Earlier this week, the creator of The Geller Report site posted a message about Muslim students who had complained that a teacher had shown them images of the Prophet Muhammad.

“Have they already beheaded him?”, She tweeted, in reference to the murder of the French professor of history and geography Samuel Paty, in Conflans-Sainte-Honorine, in the suburbs of Paris, in October 2020.

“Under the Musk era, super-spreaders of disinformation feel emboldened and readers have less evidence on the reliability of sources,” said Jack Brewster of the NewsGuard media observatory.

In mid-December, Twitter had indicated in a publication on its platform that a “permanent suspension was a disproportionate measure for having broken the rules” of the social network.

Elon Musk then clarified that Twitter “remains committed to preventing dangerous content” on its site, as well as “malicious actors”. "Reinstated accounts must always follow our rules."

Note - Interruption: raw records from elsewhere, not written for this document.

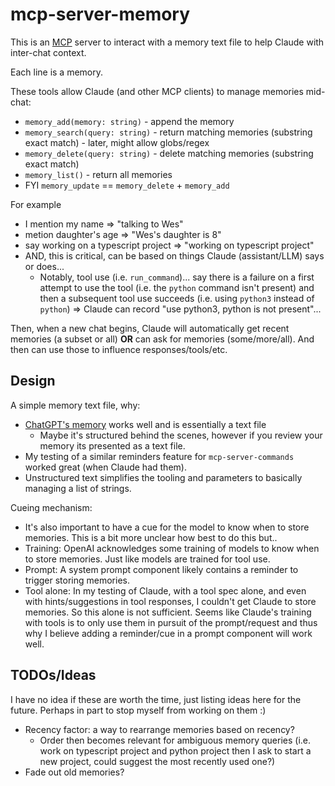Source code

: # mcp-server-memory

This is an [MCP](https://modelcontextprotocol.io/llms-full.txt) server to interact with a memory text file to help Claude with inter-chat context.

Each line is a memory.

These tools allow Claude (and other MCP clients) to manage memories mid-chat:
- `memory_add(memory: string)` - append the memory
- `memory_search(query: string)` - return matching memories (substring exact match) - later, might allow globs/regex
- `memory_delete(query: string)` - delete matching memories (substring exact match)
- `memory_list()` - return all memories
- FYI `memory_update` == `memory_delete` + `memory_add`

For example
- I mention my name => "talking to Wes" 
- metion daughter's age => "Wes's daughter is 8" 
- say working on a typescript project => "working on typescript project"
- AND, this is critical, can be based on things Claude (assistant/LLM) says or does... 
    - Notably, tool use (i.e. `run_command`)... say there is a failure on a first attempt to use the tool (i.e. the `python` command isn't present) and then a subsequent tool use succeeds (i.e. using `python3` instead of `python`) => Claude can record "use python3, python is not present"...

Then, when a new chat begins, Claude will automatically get recent memories (a subset or all) **OR** can ask for memories (some/more/all). And then can use those to influence responses/tools/etc.

## Design

A simple memory text file, why:

- [ChatGPT's memory](https://help.openai.com/en/articles/8590148-memory-faq) works well and is essentially a text file
    - Maybe it's structured behind the scenes, however if you review your memory its presented as a text file.
- My testing of a similar reminders feature for `mcp-server-commands` worked great (when Claude had them).
- Unstructured text simplifies the tooling and parameters to basically managing a list of strings.

Cueing mechanism:

- It's also important to have a cue for the model to know when to store memories. This is a bit more unclear how best to do this but..
- Training: OpenAI acknowledges some training of models to know when to store memories. Just like models are trained for tool use.
- Prompt: A system prompt component likely contains a reminder to trigger storing memories.
- Tool alone: In my testing of Claude, with a tool spec alone, and even with hints/suggestions in tool responses, I couldn't get Claude to store memories. So this alone is not sufficient. Seems like Claude's training with tools is to only use them in pursuit of the prompt/request and thus why I believe adding a reminder/cue in a prompt component will work well.


## TODOs/Ideas

I have no idea if these are worth the time, just listing ideas here for the future. Perhaps in part to stop myself from working on them :)
- Recency factor: a way to rearrange memories based on recency?
    - Order then becomes relevant for ambiguous memory queries (i.e. work on typescript project and python project then I ask to start a new project, could suggest the most recently used one?)
- Fade out old memories?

Twitter was taken to task this week after an incident involving Buffalo Bills football player Damar Hamlin.

The 24-year-old defender's cardiac arrest on Monday after a shock on the pitch was the occasion for many Twitter users to make a connection with the coronavirus vaccine.

"Before the COVID-19 vaccines, you didn't see athletes falling hard on the field like you do today," tweeted Republican House Representative Marjorie Taylor Greene. "It's time to investigate COVID-19 vaccines."

While Elon Musk has recently indicated that he plans to hand over the management of Twitter, it “will take more to fix” the platform, warns Nora Benavidez, of the media observatory Free Press.

It will be necessary, she warns, to take “a series of steps to reverse Musk’s changes, reinvest in moderation and restructure the governance of the platform.”